Le bruit de Tibor qui vomit achève la phrase. Même à travers la mauvaise radio et sans l’image, ça me soulève le cœur.
— En place tout le monde ! s’affole Manon. Eva, file en haut et montre bien tes jambes.
— Pas de problème.
— Léo, devant le buffet. Non, s’il te plaît, repose cette bouteille d’apéritif, ce n’est pas dans le scénar.
— Ça fera plus vrai.
Et le voilà en plus qui s’enfile une rasade.
— Comme ça, si je m’approche d’eux, je vais puer l’alcool à trois mètres et je peux tituber.

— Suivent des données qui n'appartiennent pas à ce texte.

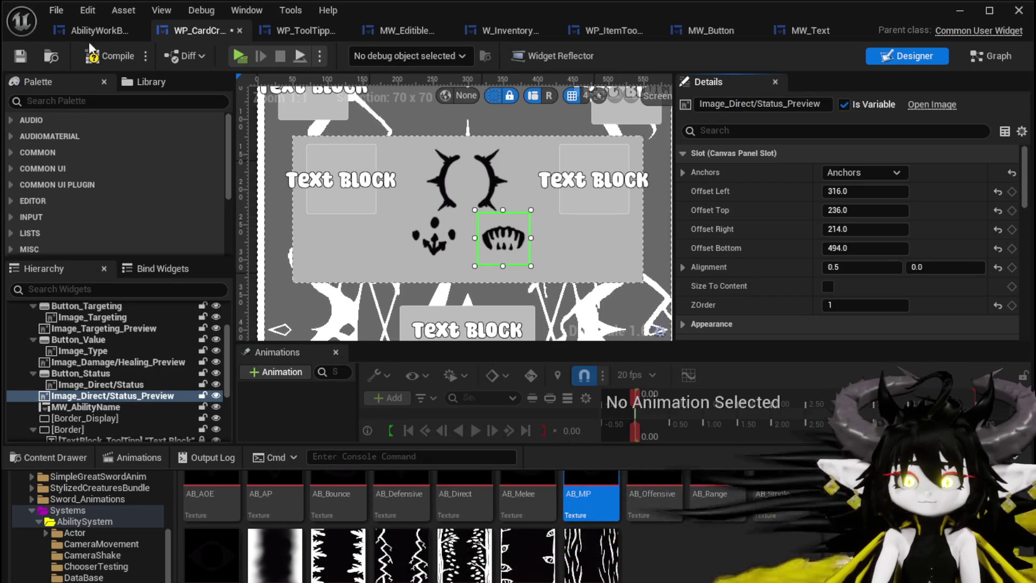
left_click(20, 57)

Pauline et moi nous plaçons de chaque côté de Manon, qui se tient prête derrière la porte. À travers les rideaux, on distingue effectivement deux voitures qui se garent devant. Bruits de portières, silhouettes qui approchent. Cible en vue. Manon est au taquet. Dès qu’ils poseront les pieds sur les dalles du porche, ils auront droit au grand show !
Tout le monde retient son souffle. On entend des voix, puis des pas. Manon ouvre en grand et commence :
— Welcome ! Bienvenue au palais des plaisirs ! Nos hôtesses…
Elle s’arrête net.
— Manon ? demande une dame en jogging.
— Papa ? Maman ? Qu’est-ce que vous faites là ?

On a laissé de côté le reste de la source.